Und Niemand weiß mehr, was die Uhr geschlagen hat.

Ein übler Zeit Dieb ist TickiTacki, wie man Keinen je zuvor gekannt. 
Und was noch Schlimmer ist, er ist ein Parasit.

Vor NAGGI TickiTacki nehmt Euch in Acht. 
Dass dieser Miesepeter nichts Gutes im Sinne haben kann, lässt sich erahnen bei dessen Blicken voller Hinterlist und beim Beachten seiner angespannten Haltung.
Der quirlige NAGGI TickiTacki springt voller Ungeduld von Ast zu Ast, von Baum zu Baum und lauert auf ein Opfer.

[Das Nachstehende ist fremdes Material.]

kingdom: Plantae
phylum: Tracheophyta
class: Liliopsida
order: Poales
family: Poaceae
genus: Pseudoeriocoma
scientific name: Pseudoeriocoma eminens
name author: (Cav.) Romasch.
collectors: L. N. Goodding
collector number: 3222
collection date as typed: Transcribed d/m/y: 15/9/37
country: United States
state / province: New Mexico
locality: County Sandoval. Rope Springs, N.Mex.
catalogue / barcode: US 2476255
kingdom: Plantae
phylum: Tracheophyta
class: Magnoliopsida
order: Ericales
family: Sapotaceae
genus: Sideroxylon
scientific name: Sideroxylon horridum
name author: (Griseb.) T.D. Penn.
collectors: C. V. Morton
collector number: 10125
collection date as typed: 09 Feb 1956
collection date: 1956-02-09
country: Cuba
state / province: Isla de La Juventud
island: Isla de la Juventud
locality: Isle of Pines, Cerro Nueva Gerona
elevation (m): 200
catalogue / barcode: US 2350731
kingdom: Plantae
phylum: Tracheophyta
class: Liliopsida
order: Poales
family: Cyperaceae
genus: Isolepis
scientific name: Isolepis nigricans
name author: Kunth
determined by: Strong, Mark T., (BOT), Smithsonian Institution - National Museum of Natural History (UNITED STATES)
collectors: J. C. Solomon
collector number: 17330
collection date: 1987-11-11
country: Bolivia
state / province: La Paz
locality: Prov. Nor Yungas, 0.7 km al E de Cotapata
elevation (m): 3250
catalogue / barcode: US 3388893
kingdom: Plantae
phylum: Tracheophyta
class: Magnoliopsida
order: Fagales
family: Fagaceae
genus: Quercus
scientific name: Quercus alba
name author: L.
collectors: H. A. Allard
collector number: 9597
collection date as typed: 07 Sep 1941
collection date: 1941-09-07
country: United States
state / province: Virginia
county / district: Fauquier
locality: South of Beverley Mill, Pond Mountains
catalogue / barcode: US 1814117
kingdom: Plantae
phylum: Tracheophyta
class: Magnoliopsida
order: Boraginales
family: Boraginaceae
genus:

Kommt ein ruheloser Mensch des Wegs, 
macht sich der NAGGI unsichtbar, 
setzt an zum Sprung und landet unbemerkt 
auf des Menschen Nacken. 
Sitzt dort ein SCHALK schon, dann kratzt der NAGGI und beißt, bis dieser Platz macht und irgendwann der SCHALK - der Klügere gibt nach - von Dannen zieht. Wer bliebe auch bei klarem Verstand lange in solch unangenehmer Gesellschaft. 
Wenn ohne seinen SCHALK im Nacken der Mensch so gar nichts spaßig mehr finden kann, vergeht ihm bald das Lachen. Ist der Mensch erst richtig deprimiert nutzt NAGGI die Gelegenheit und zwingt dem Ahnungslosen seinen Willen auf und er vermiest ihm jede Freud.
Wird NAGGI TickiTacki nicht abgeschüttelt, krallt der sich fest, so lang das geht. Er raubt alsbald dem Menschen jede Ruh.
TickiTacki nagt auch liebend gern am Menschenohr, das zwickt und bringt alsbald das arme ruhelose Lebewesen völlig aus dem Gleichgewicht. 

Und tickitacki, tickitacki peitscht der NAGGI mit seinem Pendelschwanz den Fluss der Zeit. Mit jedem Pendelschwung und Peitschenhieb treibt NAGGI TickiTacki den Mensch an, auf dessen Schulter er sich fest gesetzt.

Ein Mensch, der unter NAGGIs Last und Einfluss bald nicht mehr aufrecht gehen kann, weiß nicht, wie ihm geschieht. Er wundert sich, wieso für ihn die Zeit so schnell und sinnlos vergeht, fragt sich, warum er ständig unter solch unerklärlichem Druck steht. Streift dieser Mensch den unsichtbaren Nager nicht endlich ab, wird tickitack für ihn die Zeit bald knapp. Solang der NAGGI TickiTacki bei dem Menschen ist, kommt ganz gewiss kein SCHALK zurück, kein  Spaß und auch kein Witz, kein Lachen, keine Freud.